(Stored data entries)
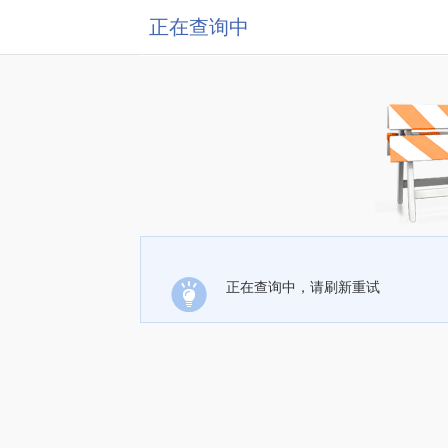
正在查询中
正在查询中，请刷新重试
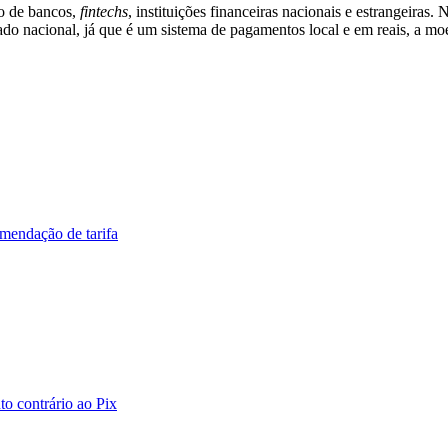
ão de bancos,
fintechs
, instituições financeiras nacionais e estrangeiras.
 nacional, já que é um sistema de pagamentos local e em reais, a moeda b
mendação de tarifa
o contrário ao Pix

#### [WHAT IS BEING ASKED]
Exact output of each line above is wanted, without the pictures.

#### [SOLUTION BELOW]
正在查询中
正在查询中，请刷新重试
ão de bancos,
fintechs
, instituições financeiras nacionais e estrangeiras.
 nacional, já que é um sistema de pagamentos local e em reais, a moeda b
mendação de tarifa
o contrário ao Pix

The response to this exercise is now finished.